# 335d burning oil?



## x RymeS (Aug 24, 2016)

Im new to diesels, i just bought a 335d e90 a few months back and its starting tto get significantly colder in chicago and ive begun to start to burn oil. Ive been told that due to the colder temp diesels tend to burn more oil. Any advice or help? and is this normal?
i have no oil level low or check oil indicator and my car is straight piped, with no cats and a tune(idk maybe thats whats causing the burning)


----------



## Flyingman (Sep 13, 2009)

x RymeS said:


> Im new to diesels, i just bought a 335d e90 a few months back and its starting tto get significantly colder in chicago and ive begun to start to burn oil. Ive been told that due to the colder temp diesels tend to burn more oil. Any advice or help? and is this normal?
> i have no oil level low or check oil indicator and my car is straight piped, with no cats and a tune(idk maybe thats whats causing the burning)


Burning oil because you are seeing blue smoke? or the level is dropping on your dipstick?

My 2010 335D uses approx. 2 quarts over a 13k mile oil change interval. About 5-6k I may get a low oil level light and add a qt. then at about 10-11k I will top it off once again with 1 qt.

I think that is pretty much expected for a diesel with over 100k miles. When it was new it maybe used 1qt or less every OCI.

My suggestion is to check the level, oil hot, on a known flat surface, top off to the max fill, not over, note the miles, then check it every 1k miles or so and see how much you are really using. The dipstick from low to high is about 1/2" or less, so very course. I minor change in level can be seen if the car is not sitting level.

Have you gotten the low oil warning yet?

Data shown:
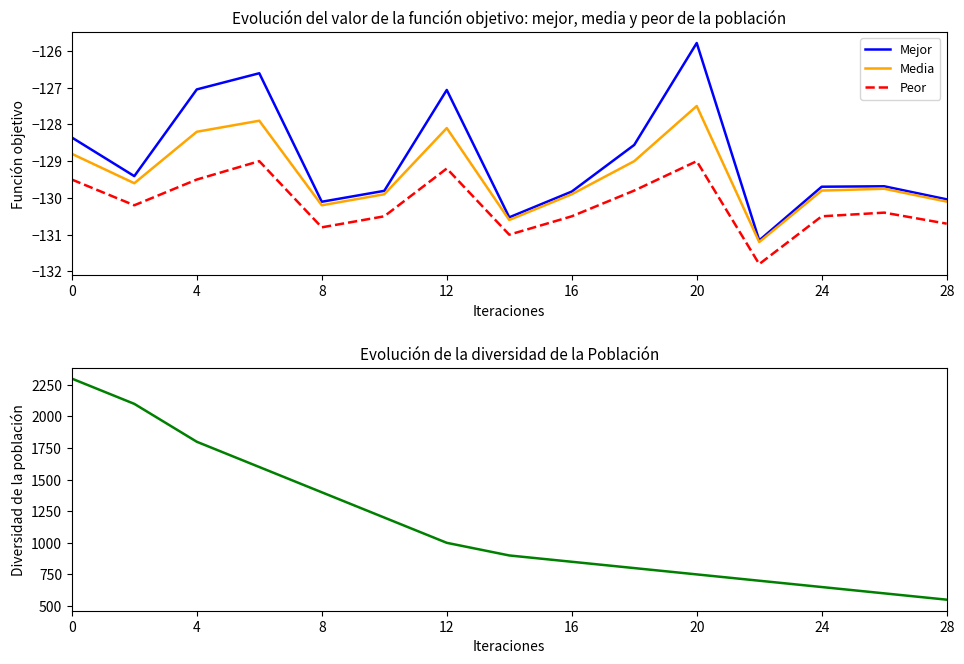

The value of Media at 20 is -57.4. True or false?

False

Actions to take:
a – In the 335d oil-burning thread, how much oil does Flyingman's 2010 335D use over a 13k mile oil change interval?
b – List every modification the original poster in the 335d oil-burning thread says their car has.
c – From the 335d oil-burning thread, set down the passage that begins at the words "## Flyingman (Sep" and stops after the words "less every OCI.".

Answers per task:
a – Approximately 2 quarts.

b –
- Straight piped
- No cats
- A tune

c –
## Flyingman (Sep 13, 2009)

x RymeS said:


> Im new to diesels, i just bought a 335d e90 a few months back and its starting tto get significantly colder in chicago and ive begun to start to burn oil. Ive been told that due to the colder temp diesels tend to burn more oil. Any advice or help? and is this normal?
> i have no oil level low or check oil indicator and my car is straight piped, with no cats and a tune(idk maybe thats whats causing the burning)


Burning oil because you are seeing blue smoke? or the level is dropping on your dipstick?

My 2010 335D uses approx. 2 quarts over a 13k mile oil change interval. About 5-6k I may get a low oil level light and add a qt. then at about 10-11k I will top it off once again with 1 qt.

I think that is pretty much expected for a diesel with over 100k miles. When it was new it maybe used 1qt or less every OCI.